Comparing Classification Models

Comparing Classification Models

So right now our model is just a line that classifies points on its right as risks and points on its left as not. But our model doesn’t have to be this way. Another model we might use is the nearest-neighbors model: given a point, find the training point that is closest to it and use that neighbor’s classification as its own. With this we make the big assumption that similar points (in terms of the features we’re using, income and balance) will be close together.

Which one should we use? Let’s compare the behavior of the nearest-neighbor classifier (left) to that of a linear classifier (right).

New Pred.

The obvious advantage of the NN-classifier is that it always predicts training data correctly: in other words, 100% training accuracy. Another way to think about this: if our test point was the same exact point as one of our training points, it would always be classified correctly. This is a good thing, right? If 100% is good for human learning in school, it’s gotta be also good for machine learning, right?

Right?

Overfitting and Underfitting

NO. In real life, nobody gives a shit if our program can correctly classify points we already know the answers to. The best models all have good test accuracy: they predict new and unseen data’s classes well before the fact.

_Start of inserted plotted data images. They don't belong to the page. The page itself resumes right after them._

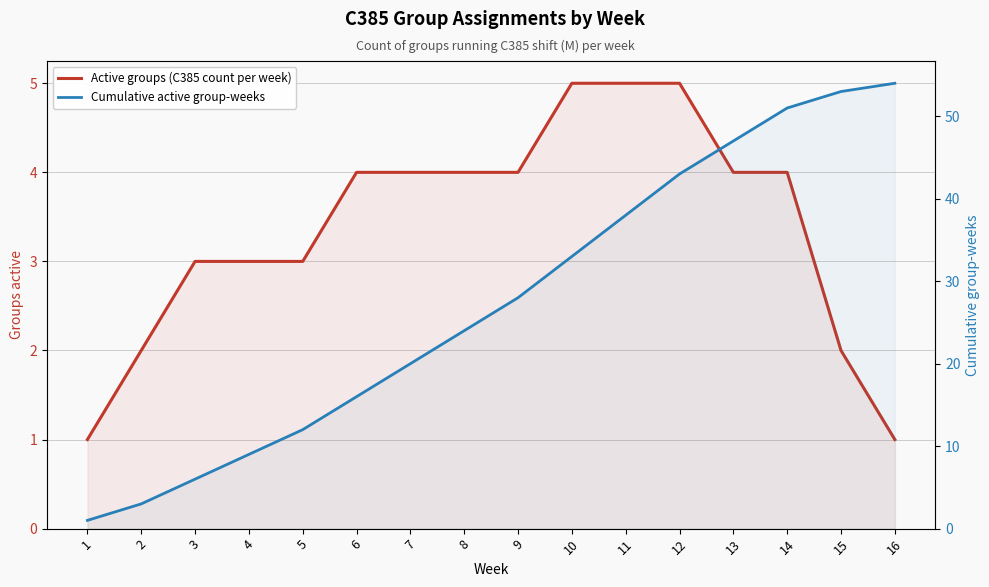

How many values in the Cumulative active group-weeks series exceed 28?

7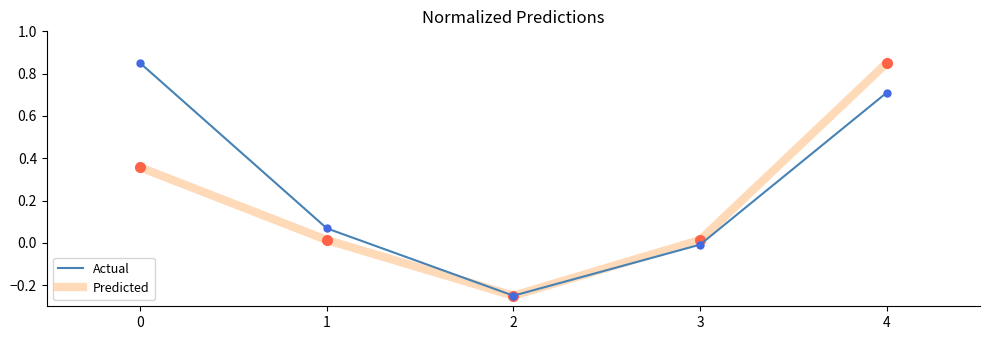

What is the total value across all series at 4?

1.6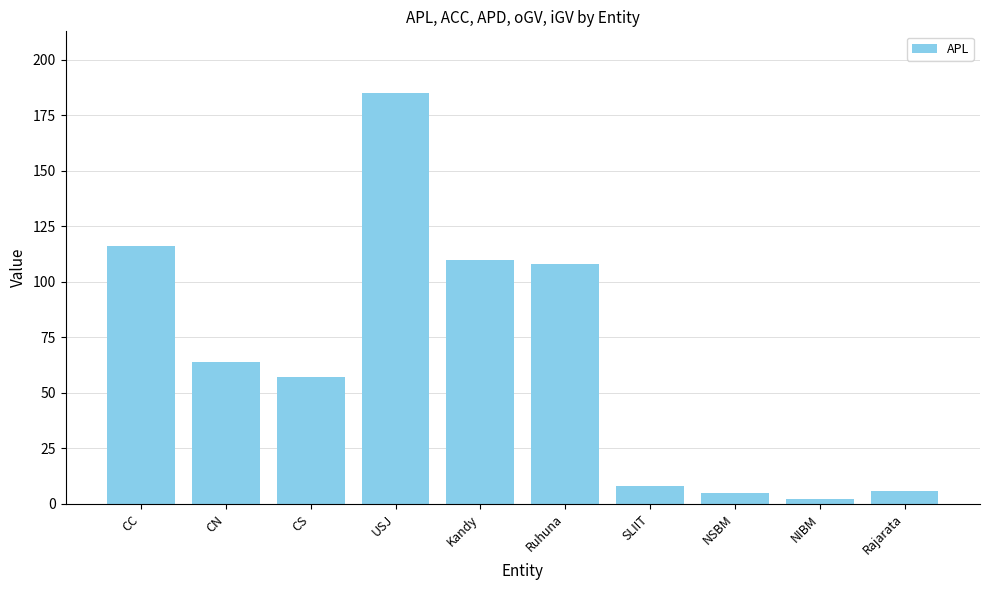

What position from the left is CC?

1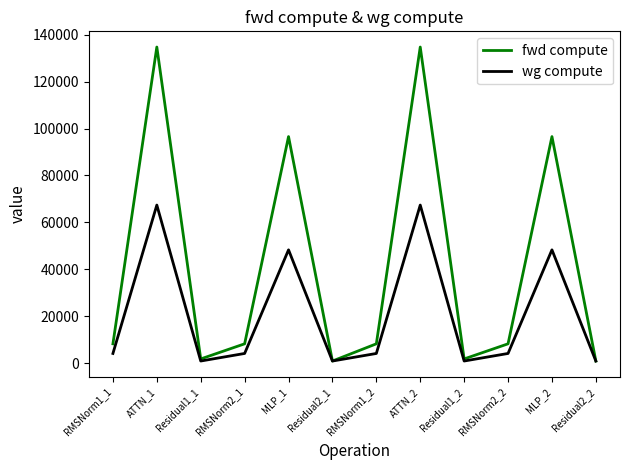

Where does the fwd compute series first go above 8223?

RMSNorm1_1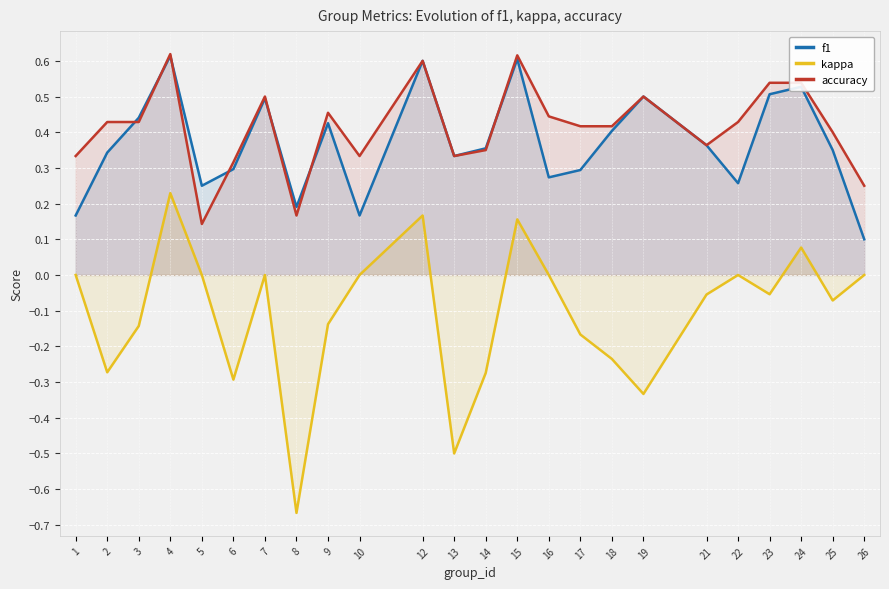

Is the value of accuracy at 18 greater than the value of kappa at 8?

Yes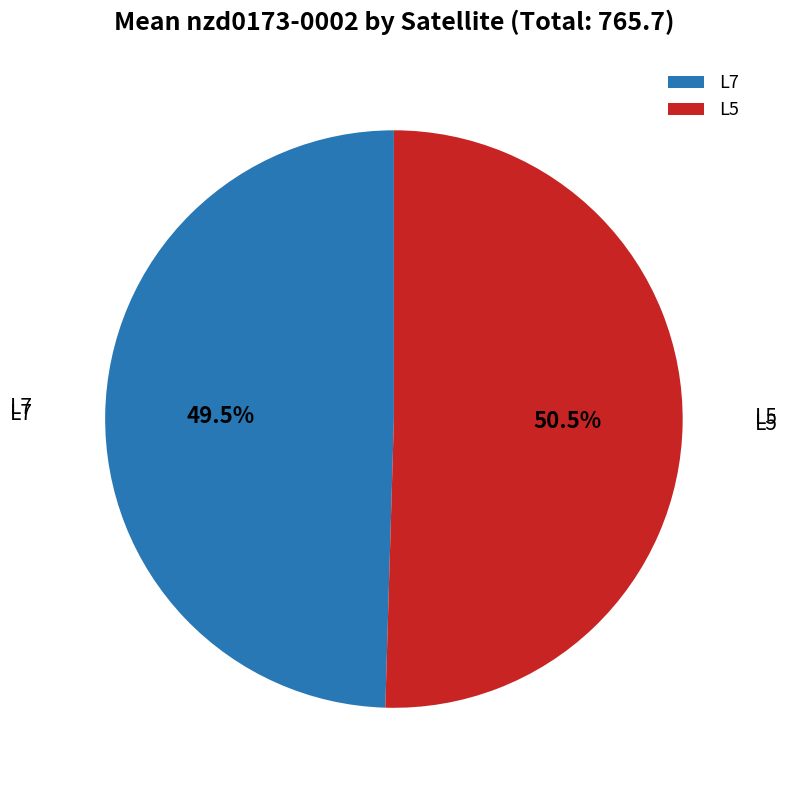

Rank the categories by value from lowest to highest.

L7, L5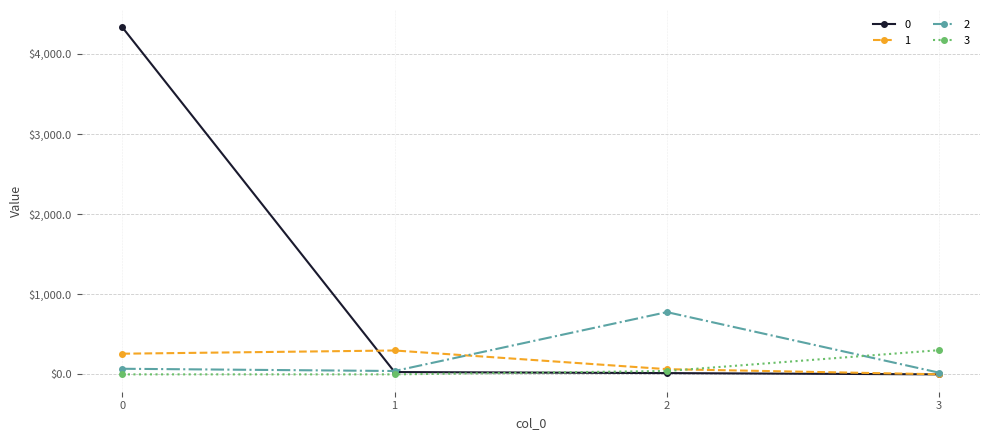

What is the value of the 0 point at the 1st from the left?

4331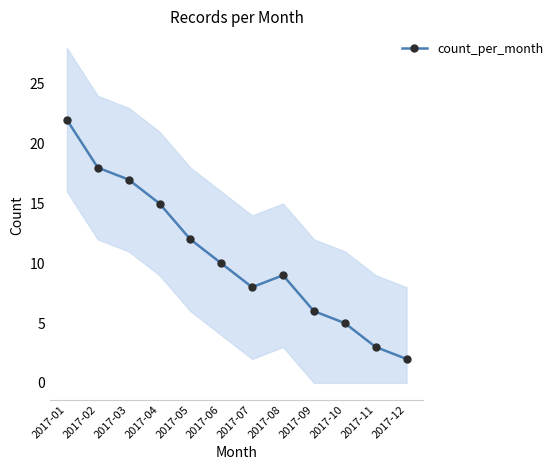

Which label corresponds to the smallest value in the chart?

2017-12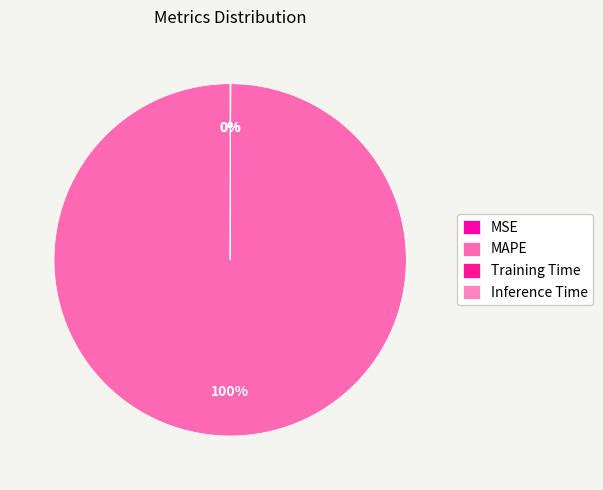

How many segments does this pie chart have?

4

Note the decision boundary for the NN-classifier is all fucked up- and probably won’t do the greatest job at predicting new data because of it. There’s a special machine learning term for this: overfitting. Whenever you see these weird scribbly decision boundaries, it’s usually a good sign you might be overfitting to your data. At the same time, if your classifier isn’t complex enough (or uses badly chosen features) to make nuanced predictions (think of a model that only uses height to predict someone’s credit risk), we call this underfitting.

The goal, of course, is to find the perfect balance between overfitting and underfitting: our model must be complex enough to estimate the true relationship between data points, but it can’t be TOO closely fit on our training data, or it won’t generalize to testing data well at all.

Look at the linear classifier’s accuracy (on the right). The training accuracy is actually pretty bad: there’s a lot of blue points in the left region where yellow is being predicted. Same for the yellow points in the blue region. But the decision boundary is less complex, so it might generalize to unseen data better.

Which one to use? No right answer - it depends the context and other factors. We have to just analyze the cases where each classifier works best and try to match it with the prediction problem we have at hand. But now we know what makes a good classifier- and that’s gonna be very helpful towards choosing one.

What if we adjust the NN algorithm so that instead of a single nearest neighbor, we pick the 15 nearest neighbors and classify our test point based on the majority class of those 15 neighbors? Well then we get this much less janky decision boundary:

New Pred.

So even though we misclassify a lot more training points, like with the linear decision boundary, we can expect this model to generalize (predict unseen data) much better. In effect, we reduce overfitting because we’re now considering a lot of points around us rather than just one.